Dengan prolog tersebut, versi 1974 jadi punya kekuatan lebih dalam penyampaian informasi kepada pemirsa. Ditambah sedikit flashback, jalannya interogasi Poirot dapat lebih dimengerti daripada versi terbarunya. Kebalikannya, di versi 2017 penonton akan bekerja keras menghubungkan arah interogasi dengan kasus lawas yang disampaikan melalui flashback dalam durasi lebih panjang. Ini jadi kendala pada awalnya, namun saat kita sudah paham dengan cerita yang berjalan, flashback ini jadi kekuatan di akhir cerita.

PhotoGrid_1512602886193Versi 1974 benar-benar setia pada situasi yang tergambar pada novel, yaitu penjelasan jenius Poirot di hadapan para penumpang yang menanti gelisah sebuah informasi penting, yaitu siapakah sang pembunuh diantara mereka. Penjelasan ini terjadi di dalam gerbong kereta yang sempit, dimana Poirot berdiri membeberkan temuan dan kesimpulan, sedangkan para penumpang duduk menyimak terkuaknya kebenaran dan kebohongan yang telah mereka sampaikan. Versi 2017 mendobrak tradisi itu. Kesimpulan yang disampaikan sama, keputusan yang diambil sama, kegalauan hati Poirot juga sama. Yang membedakan adalah pengembangan imajinasi hingga tercipta dramatisasi tingkat tinggi yang membuat saya terkesima dan berlinang air mata.

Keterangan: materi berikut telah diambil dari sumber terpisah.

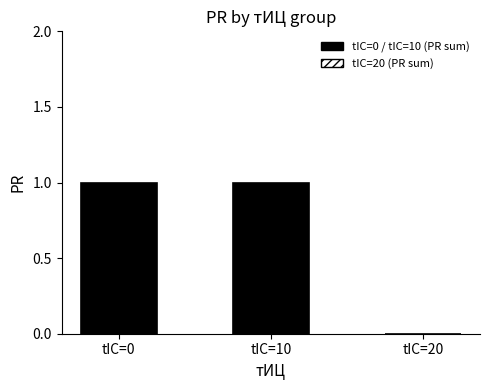

What is the sum of all values?

2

Dan setelah film ini usai, jangan segera berdiri meninggalkan teater. Nikmatilah dulu lagu “Never Forget” saat credit title berjalan, yang dinyanyikan penuh rasa oleh Michelle Pfiffer. Buat yang tadinya nangis melihat ending film, saya jamin akan nangis lagi mendengar lagu ini. Satu lagi nominasi Oscar untuk film ini.

Pada akhirnya, perlukah semua extravagansa itu untuk menyampaikan sebuah kisah klasik yang sudah kokoh dalam kemasan aslinya? Diluar perlu atau tidak perlu, sebuah karya seni sinema berhak mendapat penilaian mandiri atas usahanya menyampaikan kisah klasik dalam ruang imaji yang dimilikinya, di sepanjang koridor cerita yang mendasarinya. Sutradara Baz Luhrmann membuat Scott Fitzgerald’s “The Great Gatsby” dan William Shakespeare’s “Romeo+Juliet” serta menjadikannya super mewah dan hingar bingar. Joe Wright mereka ulang Leo Tolstoy’s “Anna Karenina” dalam kemasan teatrikal, dan mendramatisir Jane Austen’s “Pride And Prejudice” dengan ritme lebih cepat. Kenneth Branagh sendiripun sudah berkali kali mengangkat karya Shakespeare ke layar lebar dalam tiga dekade belakangan ini. Akan selalu dibutuhkan sinematic remake dari waktu ke waktu untuk mengakomodir penonton generasi baru yang ingin menikmatinya, dalam kondisi kekinian yang menyertainya.